October 17
2005
By the right, quick march . . . to square one (The Times)
» Posted on October 17, 2005 10:54 PM » Category: Education

How thrilling! Just a few weeks after the Prime Minister’s lament in Blackpool that “every time I’ve ever introduced a reform in government, I wish in retrospect I had gone further”, we are about to see the first fruit of the newly emboldened Blairite agenda.

When the Education White Paper is published next week, we are promised that it will be full of radical reforms. The focus, we are told, will be on school independence and parental choice. As the Prime Minister put it last week: “By the end of the third term I want every school that wants to be, to be able to be an independent non-fee-paying state school with the freedom to innovate and develop in the way it wants and the way the parents at the school want . . . ”

It all sounds wonderful. And the various ideas that have been carefully leaked are certainly an improvement on the current state of play. Schools will be able to join together as education “brands”, with the best heads encouraged to take over whole groups. Local education authorities will have many of their powers removed, allowing successful schools to expand and to set their own curriculum, and new schools to emerge where parents want them. And if they are unhappy with the standards of their children’s school, parents will be able to lobby for new management.

But bold as some of the ideas seem, the best they will do is get us back to square one. Take the idea of “independent state schools”, about which Mr Blair enthused last week. There’s nothing new there: we had them until he became Prime Minister and abolished them. They were called grant-maintained schools — schools that were free from LEA control and funded directly by Whitehall. In eight years in power, Labour’s bold third term reform is to arrive back where it started out.

The most eye-catching proposal among the White Paper leaks is a plan to entice genuinely independent schools — private schools, in other words — into the state sector. Again, it sounds terrific. How radical and free thinking of Labour to want not to stamp on private schools, as in the past, but to utilise what they offer pupils.

Well, yes. But how typical to get things back to front. If the Prime Minister’s analysis — that the state sector needs to learn from and copy the independent sector — is correct (and it is) then the sensible response is not to nationalise those private schools that want to be bought out, but to make an independent sector education available to all. Instead of taking independent schools into the state sector, the sensible policy would be to take state-funded pupils into independent schools.

The Government’s expected proposal won’t even get things back to square one, because it won’t match the scheme that for decades did what was needed — until the last Labour Government abolished it. Direct-grant schools were entirely self-governing and independent, but took pupils funded by the state.
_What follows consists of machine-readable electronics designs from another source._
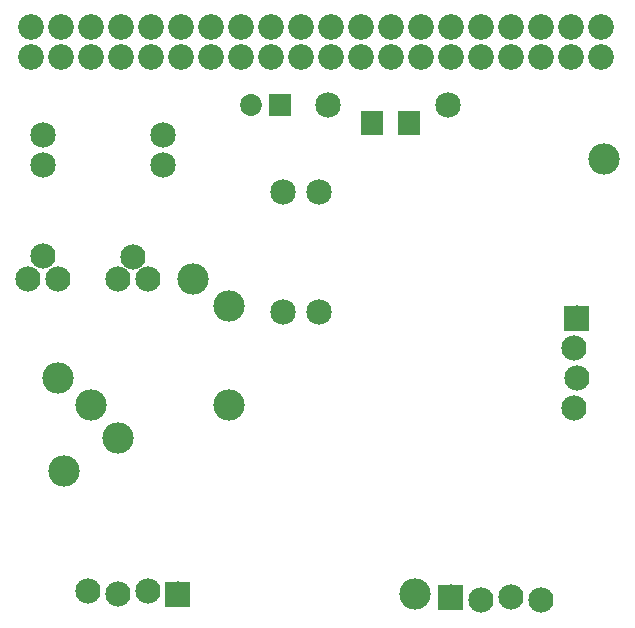
<source format=gts>
G04 MADE WITH FRITZING*
G04 WWW.FRITZING.ORG*
G04 DOUBLE SIDED*
G04 HOLES PLATED*
G04 CONTOUR ON CENTER OF CONTOUR VECTOR*
%ASAXBY*%
%FSLAX23Y23*%
%MOIN*%
%OFA0B0*%
%SFA1.0B1.0*%
%ADD10C,0.085000*%
%ADD11C,0.104488*%
%ADD12C,0.085361*%
%ADD13C,0.072992*%
%ADD14C,0.084000*%
%ADD15R,0.072992X0.084803*%
%ADD16R,0.072992X0.072992*%
%ADD17R,0.001000X0.001000*%
%LNMASK1*%
G90*
G70*
G54D10*
X1090Y1885D03*
X1490Y1885D03*
G54D11*
X2010Y1705D03*
X300Y885D03*
X640Y1305D03*
X190Y975D03*
X760Y885D03*
X760Y1215D03*
X390Y775D03*
X1380Y255D03*
X210Y665D03*
G54D12*
X100Y2045D03*
X200Y2045D03*
X300Y2045D03*
X400Y2045D03*
X500Y2045D03*
X600Y2045D03*
X700Y2045D03*
X800Y2045D03*
X900Y2045D03*
X1000Y2045D03*
X1100Y2045D03*
X1200Y2045D03*
X1300Y2045D03*
X1400Y2045D03*
X1500Y2045D03*
X1600Y2045D03*
X1700Y2045D03*
X1800Y2045D03*
X1900Y2045D03*
X2000Y2045D03*
X2000Y2145D03*
X1900Y2145D03*
X1800Y2145D03*
X1700Y2145D03*
X1600Y2145D03*
X1500Y2145D03*
X1400Y2145D03*
X1300Y2145D03*
X1200Y2145D03*
X1100Y2145D03*
X1000Y2145D03*
X900Y2145D03*
X800Y2145D03*
X700Y2145D03*
X600Y2145D03*
X500Y2145D03*
X400Y2145D03*
X300Y2145D03*
X200Y2145D03*
X100Y2145D03*
G54D13*
X930Y1885D03*
X832Y1885D03*
G54D10*
X1060Y1595D03*
X1060Y1195D03*
X940Y1595D03*
X940Y1195D03*
X140Y1685D03*
X540Y1685D03*
X140Y1785D03*
X540Y1785D03*
G54D14*
X1920Y1175D03*
X1910Y1075D03*
X1920Y975D03*
X1910Y875D03*
X1920Y1175D03*
X1910Y1075D03*
X1920Y975D03*
X1910Y875D03*
X1500Y245D03*
X1600Y235D03*
X1700Y245D03*
X1800Y235D03*
X1500Y245D03*
X1600Y235D03*
X1700Y245D03*
X1800Y235D03*
X390Y1305D03*
X440Y1380D03*
X490Y1305D03*
X390Y1305D03*
X440Y1380D03*
X490Y1305D03*
X89Y1307D03*
X139Y1382D03*
X189Y1307D03*
X89Y1307D03*
X139Y1382D03*
X189Y1307D03*
X590Y255D03*
X490Y265D03*
X390Y255D03*
X290Y265D03*
X590Y255D03*
X490Y265D03*
X390Y255D03*
X290Y265D03*
G54D15*
X1238Y1825D03*
X1360Y1825D03*
G54D16*
X930Y1885D03*
G54D17*
X1878Y1217D02*
X1961Y1217D01*
X1878Y1216D02*
X1961Y1216D01*
X1878Y1215D02*
X1961Y1215D01*
X1878Y1214D02*
X1961Y1214D01*
X1878Y1213D02*
X1961Y1213D01*
X1878Y1212D02*
X1961Y1212D01*
X1878Y1211D02*
X1961Y1211D01*
X1878Y1210D02*
X1961Y1210D01*
X1878Y1209D02*
X1961Y1209D01*
X1878Y1208D02*
X1961Y1208D01*
X1878Y1207D02*
X1961Y1207D01*
X1878Y1206D02*
X1961Y1206D01*
X1878Y1205D02*
X1961Y1205D01*
X1878Y1204D02*
X1961Y1204D01*
X1878Y1203D02*
X1961Y1203D01*
X1878Y1202D02*
X1961Y1202D01*
X1878Y1201D02*
X1961Y1201D01*
X1878Y1200D02*
X1961Y1200D01*
X1878Y1199D02*
X1961Y1199D01*
X1878Y1198D02*
X1961Y1198D01*
X1878Y1197D02*
X1961Y1197D01*
X1878Y1196D02*
X1961Y1196D01*
X1878Y1195D02*
X1961Y1195D01*
X1878Y1194D02*
X1961Y1194D01*
X1878Y1193D02*
X1961Y1193D01*
X1878Y1192D02*
X1961Y1192D01*
X1878Y1191D02*
X1961Y1191D01*
X1878Y1190D02*
X1915Y1190D01*
X1924Y1190D02*
X1961Y1190D01*
X1878Y1189D02*
X1912Y1189D01*
X1927Y1189D02*
X1961Y1189D01*
X1878Y1188D02*
X1910Y1188D01*
X1928Y1188D02*
X1961Y1188D01*
X1878Y1187D02*
X1909Y1187D01*
X1930Y1187D02*
X1961Y1187D01*
X1878Y1186D02*
X1908Y1186D01*
X1931Y1186D02*
X1961Y1186D01*
X1878Y1185D02*
X1907Y1185D01*
X1932Y1185D02*
X1961Y1185D01*
X1878Y1184D02*
X1906Y1184D01*
X1932Y1184D02*
X1961Y1184D01*
X1878Y1183D02*
X1906Y1183D01*
X1933Y1183D02*
X1961Y1183D01*
X1878Y1182D02*
X1905Y1182D01*
X1934Y1182D02*
X1961Y1182D01*
X1878Y1181D02*
X1905Y1181D01*
X1934Y1181D02*
X1961Y1181D01*
X1878Y1180D02*
X1905Y1180D01*
X1934Y1180D02*
X1961Y1180D01*
X1878Y1179D02*
X1904Y1179D01*
X1935Y1179D02*
X1961Y1179D01*
X1878Y1178D02*
X1904Y1178D01*
X1935Y1178D02*
X1961Y1178D01*
X1878Y1177D02*
X1904Y1177D01*
X1935Y1177D02*
X1961Y1177D01*
X1878Y1176D02*
X1904Y1176D01*
X1935Y1176D02*
X1961Y1176D01*
X1878Y1175D02*
X1904Y1175D01*
X1935Y1175D02*
X1961Y1175D01*
X1878Y1174D02*
X1904Y1174D01*
X1935Y1174D02*
X1961Y1174D01*
X1878Y1173D02*
X1904Y1173D01*
X1935Y1173D02*
X1961Y1173D01*
X1878Y1172D02*
X1904Y1172D01*
X1934Y1172D02*
X1961Y1172D01*
X1878Y1171D02*
X1905Y1171D01*
X1934Y1171D02*
X1961Y1171D01*
X1878Y1170D02*
X1905Y1170D01*
X1934Y1170D02*
X1961Y1170D01*
X1878Y1169D02*
X1905Y1169D01*
X1933Y1169D02*
X1961Y1169D01*
X1878Y1168D02*
X1906Y1168D01*
X1933Y1168D02*
X1961Y1168D01*
X1878Y1167D02*
X1907Y1167D01*
X1932Y1167D02*
X1961Y1167D01*
X1878Y1166D02*
X1907Y1166D01*
X1931Y1166D02*
X1961Y1166D01*
X1878Y1165D02*
X1908Y1165D01*
X1930Y1165D02*
X1961Y1165D01*
X1878Y1164D02*
X1909Y1164D01*
X1929Y1164D02*
X1961Y1164D01*
X1878Y1163D02*
X1911Y1163D01*
X1928Y1163D02*
X1961Y1163D01*
X1878Y1162D02*
X1913Y1162D01*
X1926Y1162D02*
X1961Y1162D01*
X1878Y1161D02*
X1915Y1161D01*
X1923Y1161D02*
X1961Y1161D01*
X1878Y1160D02*
X1961Y1160D01*
X1878Y1159D02*
X1961Y1159D01*
X1878Y1158D02*
X1961Y1158D01*
X1878Y1157D02*
X1961Y1157D01*
X1878Y1156D02*
X1961Y1156D01*
X1878Y1155D02*
X1961Y1155D01*
X1878Y1154D02*
X1961Y1154D01*
X1878Y1153D02*
X1961Y1153D01*
X1878Y1152D02*
X1961Y1152D01*
X1878Y1151D02*
X1961Y1151D01*
X1878Y1150D02*
X1961Y1150D01*
X1878Y1149D02*
X1961Y1149D01*
X1878Y1148D02*
X1961Y1148D01*
X1878Y1147D02*
X1961Y1147D01*
X1878Y1146D02*
X1961Y1146D01*
X1878Y1145D02*
X1961Y1145D01*
X1878Y1144D02*
X1961Y1144D01*
X1878Y1143D02*
X1961Y1143D01*
X1878Y1142D02*
X1961Y1142D01*
X1878Y1141D02*
X1961Y1141D01*
X1878Y1140D02*
X1961Y1140D01*
X1878Y1139D02*
X1961Y1139D01*
X1878Y1138D02*
X1961Y1138D01*
X1878Y1137D02*
X1961Y1137D01*
X1878Y1136D02*
X1961Y1136D01*
X1878Y1135D02*
X1961Y1135D01*
X1878Y1134D02*
X1961Y1134D01*
X548Y297D02*
X631Y297D01*
X548Y296D02*
X631Y296D01*
X548Y295D02*
X631Y295D01*
X548Y294D02*
X631Y294D01*
X548Y293D02*
X631Y293D01*
X548Y292D02*
X631Y292D01*
X548Y291D02*
X631Y291D01*
X548Y290D02*
X631Y290D01*
X548Y289D02*
X631Y289D01*
X548Y288D02*
X631Y288D01*
X548Y287D02*
X631Y287D01*
X1458Y287D02*
X1541Y287D01*
X548Y286D02*
X631Y286D01*
X1458Y286D02*
X1541Y286D01*
X548Y285D02*
X631Y285D01*
X1458Y285D02*
X1541Y285D01*
X548Y284D02*
X631Y284D01*
X1458Y284D02*
X1541Y284D01*
X548Y283D02*
X631Y283D01*
X1458Y283D02*
X1541Y283D01*
X548Y282D02*
X631Y282D01*
X1458Y282D02*
X1541Y282D01*
X548Y281D02*
X631Y281D01*
X1458Y281D02*
X1541Y281D01*
X548Y280D02*
X631Y280D01*
X1458Y280D02*
X1541Y280D01*
X548Y279D02*
X631Y279D01*
X1458Y279D02*
X1541Y279D01*
X548Y278D02*
X631Y278D01*
X1458Y278D02*
X1541Y278D01*
X548Y277D02*
X631Y277D01*
X1458Y277D02*
X1541Y277D01*
X548Y276D02*
X631Y276D01*
X1458Y276D02*
X1541Y276D01*
X548Y275D02*
X631Y275D01*
X1458Y275D02*
X1541Y275D01*
X548Y274D02*
X631Y274D01*
X1458Y274D02*
X1541Y274D01*
X548Y273D02*
X631Y273D01*
X1458Y273D02*
X1541Y273D01*
X548Y272D02*
X631Y272D01*
X1458Y272D02*
X1541Y272D01*
X548Y271D02*
X631Y271D01*
X1458Y271D02*
X1541Y271D01*
X548Y270D02*
X585Y270D01*
X594Y270D02*
X631Y270D01*
X1458Y270D02*
X1541Y270D01*
X548Y269D02*
X582Y269D01*
X597Y269D02*
X631Y269D01*
X1458Y269D02*
X1541Y269D01*
X548Y268D02*
X581Y268D01*
X599Y268D02*
X631Y268D01*
X1458Y268D02*
X1541Y268D01*
X548Y267D02*
X579Y267D01*
X600Y267D02*
X631Y267D01*
X1458Y267D02*
X1541Y267D01*
X548Y266D02*
X578Y266D01*
X601Y266D02*
X631Y266D01*
X1458Y266D02*
X1541Y266D01*
X548Y265D02*
X577Y265D01*
X602Y265D02*
X631Y265D01*
X1458Y265D02*
X1541Y265D01*
X548Y264D02*
X577Y264D01*
X603Y264D02*
X631Y264D01*
X1458Y264D02*
X1541Y264D01*
X548Y263D02*
X576Y263D01*
X603Y263D02*
X631Y263D01*
X1458Y263D02*
X1541Y263D01*
X548Y262D02*
X575Y262D01*
X604Y262D02*
X631Y262D01*
X1458Y262D02*
X1541Y262D01*
X548Y261D02*
X575Y261D01*
X604Y261D02*
X631Y261D01*
X1458Y261D02*
X1541Y261D01*
X548Y260D02*
X575Y260D01*
X604Y260D02*
X631Y260D01*
X1458Y260D02*
X1495Y260D01*
X1505Y260D02*
X1541Y260D01*
X548Y259D02*
X574Y259D01*
X605Y259D02*
X631Y259D01*
X1458Y259D02*
X1492Y259D01*
X1507Y259D02*
X1541Y259D01*
X548Y258D02*
X574Y258D01*
X605Y258D02*
X631Y258D01*
X1458Y258D02*
X1491Y258D01*
X1509Y258D02*
X1541Y258D01*
X548Y257D02*
X574Y257D01*
X605Y257D02*
X631Y257D01*
X1458Y257D02*
X1489Y257D01*
X1510Y257D02*
X1541Y257D01*
X548Y256D02*
X574Y256D01*
X605Y256D02*
X631Y256D01*
X1458Y256D02*
X1488Y256D01*
X1511Y256D02*
X1541Y256D01*
X548Y255D02*
X574Y255D01*
X605Y255D02*
X631Y255D01*
X1458Y255D02*
X1488Y255D01*
X1512Y255D02*
X1541Y255D01*
X548Y254D02*
X574Y254D01*
X605Y254D02*
X631Y254D01*
X1458Y254D02*
X1487Y254D01*
X1513Y254D02*
X1541Y254D01*
X548Y253D02*
X574Y253D01*
X605Y253D02*
X631Y253D01*
X1458Y253D02*
X1486Y253D01*
X1513Y253D02*
X1541Y253D01*
X548Y252D02*
X575Y252D01*
X605Y252D02*
X631Y252D01*
X1458Y252D02*
X1486Y252D01*
X1514Y252D02*
X1541Y252D01*
X548Y251D02*
X575Y251D01*
X604Y251D02*
X631Y251D01*
X1458Y251D02*
X1485Y251D01*
X1514Y251D02*
X1541Y251D01*
X548Y250D02*
X575Y250D01*
X604Y250D02*
X631Y250D01*
X1458Y250D02*
X1485Y250D01*
X1515Y250D02*
X1541Y250D01*
X548Y249D02*
X576Y249D01*
X604Y249D02*
X631Y249D01*
X1458Y249D02*
X1485Y249D01*
X1515Y249D02*
X1541Y249D01*
X548Y248D02*
X576Y248D01*
X603Y248D02*
X631Y248D01*
X1458Y248D02*
X1484Y248D01*
X1515Y248D02*
X1541Y248D01*
X548Y247D02*
X577Y247D01*
X602Y247D02*
X631Y247D01*
X1458Y247D02*
X1484Y247D01*
X1515Y247D02*
X1541Y247D01*
X548Y246D02*
X578Y246D01*
X602Y246D02*
X631Y246D01*
X1458Y246D02*
X1484Y246D01*
X1515Y246D02*
X1541Y246D01*
X548Y245D02*
X579Y245D01*
X601Y245D02*
X631Y245D01*
X1458Y245D02*
X1484Y245D01*
X1515Y245D02*
X1541Y245D01*
X548Y244D02*
X580Y244D01*
X599Y244D02*
X631Y244D01*
X1458Y244D02*
X1484Y244D01*
X1515Y244D02*
X1541Y244D01*
X548Y243D02*
X581Y243D01*
X598Y243D02*
X631Y243D01*
X1458Y243D02*
X1484Y243D01*
X1515Y243D02*
X1541Y243D01*
X548Y242D02*
X583Y242D01*
X596Y242D02*
X631Y242D01*
X1458Y242D02*
X1485Y242D01*
X1515Y242D02*
X1541Y242D01*
X548Y241D02*
X586Y241D01*
X593Y241D02*
X631Y241D01*
X1458Y241D02*
X1485Y241D01*
X1514Y241D02*
X1541Y241D01*
X548Y240D02*
X631Y240D01*
X1458Y240D02*
X1485Y240D01*
X1514Y240D02*
X1541Y240D01*
X548Y239D02*
X631Y239D01*
X1458Y239D02*
X1486Y239D01*
X1514Y239D02*
X1541Y239D01*
X548Y238D02*
X631Y238D01*
X1458Y238D02*
X1486Y238D01*
X1513Y238D02*
X1541Y238D01*
X548Y237D02*
X631Y237D01*
X1458Y237D02*
X1487Y237D01*
X1512Y237D02*
X1541Y237D01*
X548Y236D02*
X631Y236D01*
X1458Y236D02*
X1488Y236D01*
X1512Y236D02*
X1541Y236D01*
X548Y235D02*
X631Y235D01*
X1458Y235D02*
X1489Y235D01*
X1511Y235D02*
X1541Y235D01*
X548Y234D02*
X631Y234D01*
X1458Y234D02*
X1490Y234D01*
X1510Y234D02*
X1541Y234D01*
X548Y233D02*
X631Y233D01*
X1458Y233D02*
X1491Y233D01*
X1508Y233D02*
X1541Y233D01*
X548Y232D02*
X631Y232D01*
X1458Y232D02*
X1493Y232D01*
X1506Y232D02*
X1541Y232D01*
X548Y231D02*
X631Y231D01*
X1458Y231D02*
X1496Y231D01*
X1504Y231D02*
X1541Y231D01*
X548Y230D02*
X631Y230D01*
X1458Y230D02*
X1541Y230D01*
X548Y229D02*
X631Y229D01*
X1458Y229D02*
X1541Y229D01*
X548Y228D02*
X631Y228D01*
X1458Y228D02*
X1541Y228D01*
X548Y227D02*
X631Y227D01*
X1458Y227D02*
X1541Y227D01*
X548Y226D02*
X631Y226D01*
X1458Y226D02*
X1541Y226D01*
X548Y225D02*
X631Y225D01*
X1458Y225D02*
X1541Y225D01*
X548Y224D02*
X631Y224D01*
X1458Y224D02*
X1541Y224D01*
X548Y223D02*
X631Y223D01*
X1458Y223D02*
X1541Y223D01*
X548Y222D02*
X631Y222D01*
X1458Y222D02*
X1541Y222D01*
X548Y221D02*
X631Y221D01*
X1458Y221D02*
X1541Y221D01*
X548Y220D02*
X631Y220D01*
X1458Y220D02*
X1541Y220D01*
X548Y219D02*
X631Y219D01*
X1458Y219D02*
X1541Y219D01*
X548Y218D02*
X631Y218D01*
X1458Y218D02*
X1541Y218D01*
X548Y217D02*
X631Y217D01*
X1458Y217D02*
X1541Y217D01*
X548Y216D02*
X631Y216D01*
X1458Y216D02*
X1541Y216D01*
X548Y215D02*
X631Y215D01*
X1458Y215D02*
X1541Y215D01*
X548Y214D02*
X631Y214D01*
X1458Y214D02*
X1541Y214D01*
X1458Y213D02*
X1541Y213D01*
X1458Y212D02*
X1541Y212D01*
X1458Y211D02*
X1541Y211D01*
X1458Y210D02*
X1541Y210D01*
X1458Y209D02*
X1541Y209D01*
X1458Y208D02*
X1541Y208D01*
X1458Y207D02*
X1541Y207D01*
X1458Y206D02*
X1541Y206D01*
X1458Y205D02*
X1541Y205D01*
X1458Y204D02*
X1541Y204D01*
D02*
G04 End of Mask1*
M02*
</source>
As the authors of a book about social mobility put it in 1997: “The direct-grant scheme succeeded . . . in opening up many of the best independent schools to ability rather than wealth. It is a sad irony that in destroying the direct-grant schools on the altar of equal opportunity, the 1974-79 Labour Government succeeded only in denying opportunity to many poor children and increasing the number of fee-paying parents (because the schools chose to remain independent rather than be nationalised)”.

The authors were spot-on. Of course they were; I was one of them. But the identity of the other is far more important: Andrew Adonis, now Lord Adonis, the Schools Minister.

Before his appointment in June, Andrew Adonis was the Prime Minister’s key education adviser inside No 10. As such, he was the force behind the Government’s education policy. But for all his skill in battling Whitehall, he and Mr Blair were barely able to move reform into first gear, let alone the fifth gear that was needed.

His appointment as Schools Minister in June was designed to fight that battle from behind enemy lines, within the Education Department. But the lesson from the forthcoming White Paper is plus ça change.

There is no doubt that, left to his own devices, Lord Adonis would reintroduce direct-grant schools. His words in our book were explicit about their merit. But for all the bold words from the Prime Minister, the reality of his political strength — or rather weakness — was exposed when Ruth Kelly, the Education Secretary, was able to veto Lord Adonis’s appointment as a Minister of State and consign him to a junior role as a Parliamentary Under Secretary. She won that battle, and it seems she has won this one, too.

There is an even bigger problem with the White Paper. As always, the Government’s rhetoric far outstrips its actions. In Blackpool, Mr Blair hit the nail on the head: “There’s a great myth here, which is that we don’t have a market . . . now. We do. It’s called private schools . . . But it’s only open to the well-off . . . I want decent hardworking families to have the same power.”

So it’s clear that he understands what needs to be done: all parents, not just the wealthy, need to be given the power of the purse string. But the logic of the Prime Minister’s words points inexorably to the boldest reform of all: vouchers. By handing real power over to parents, vouchers destroy the influence of the bureaucrats, the teaching unions and the education establishment that have had such a pernicious impact on British state education.

But will we get vouchers from Labour? Even to pose that question is to give the answer. So much for going further.